People who are advocating for the Swedish Model are either misguided or evil.

Sex workers and their advocates agree that full legalization is the best approach. Luca Stevenson, a coordinator for the International Committee on the Rights of Sex Workers in Europe (ICRSE), couldn't be happier with Amnesty International's vote of support.

"There is so much evidence that decriminalization is the best way to fight exploitation," he told me over the phone, just moments after the vote was announced. He also said that criminalization only drives sex work underground.


Watch our documentary on sex work in Spain:

"Amnesty International, after two years of research, has come to [the] conclusion that decriminalization is the only legal framework to ensure that sex workers maintain their rights to health and safety," Stevenson continued. "With decriminalization also comes the power for sex workers to hold their abusers accountable and take them to court, if those situations arise. That's absolutely a positive thing."
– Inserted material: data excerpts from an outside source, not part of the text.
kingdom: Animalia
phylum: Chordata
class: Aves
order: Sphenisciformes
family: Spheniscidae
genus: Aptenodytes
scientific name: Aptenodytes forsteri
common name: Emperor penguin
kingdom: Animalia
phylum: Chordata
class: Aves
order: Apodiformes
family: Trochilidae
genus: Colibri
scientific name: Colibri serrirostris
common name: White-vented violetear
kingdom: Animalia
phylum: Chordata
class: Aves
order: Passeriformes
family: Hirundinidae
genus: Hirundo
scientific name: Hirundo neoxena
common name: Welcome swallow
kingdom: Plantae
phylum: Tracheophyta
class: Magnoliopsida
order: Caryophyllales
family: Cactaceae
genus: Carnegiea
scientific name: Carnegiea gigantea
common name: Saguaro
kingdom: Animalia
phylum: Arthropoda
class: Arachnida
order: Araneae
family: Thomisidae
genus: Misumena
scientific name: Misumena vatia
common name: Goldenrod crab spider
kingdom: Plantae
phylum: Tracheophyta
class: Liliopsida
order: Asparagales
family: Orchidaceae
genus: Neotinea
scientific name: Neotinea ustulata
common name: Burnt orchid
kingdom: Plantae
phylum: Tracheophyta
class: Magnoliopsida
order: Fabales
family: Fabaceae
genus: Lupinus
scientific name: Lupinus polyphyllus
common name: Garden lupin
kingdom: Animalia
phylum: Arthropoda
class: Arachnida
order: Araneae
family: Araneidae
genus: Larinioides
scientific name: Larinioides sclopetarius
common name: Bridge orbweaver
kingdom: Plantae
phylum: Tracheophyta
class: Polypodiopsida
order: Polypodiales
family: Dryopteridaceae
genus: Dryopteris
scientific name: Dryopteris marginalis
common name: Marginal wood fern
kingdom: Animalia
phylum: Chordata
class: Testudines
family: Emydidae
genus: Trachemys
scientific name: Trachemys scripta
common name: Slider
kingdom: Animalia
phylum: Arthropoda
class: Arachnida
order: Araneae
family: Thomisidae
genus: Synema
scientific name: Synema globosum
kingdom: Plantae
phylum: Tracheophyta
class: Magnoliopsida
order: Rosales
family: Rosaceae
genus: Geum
The two years of research Stevenson refers to are summarized in Amnesty's resolution, in which they found that "criminalisation of sex work is more likely than not to reinforce discrimination against those who sell sex, placing them at greater risk of harassment and violence, including ill-treatment at the hands of police." In the report, Amnesty also explicitly committed to advocating for the repeal of criminalization laws that put sex workers' lives in danger.

Jakobsson says that Amnesty's new stance is long overdue. "Oh god, I feel amazing!" she said over the phone after Amnesty's affirming vote. I had called her just after she woke up from a nap and read the news. "I saw the decision and started crying," she continued, overjoyed. "It's great that sex workers can finally feel like they are listened to. This is huge. We've been fighting for this for years."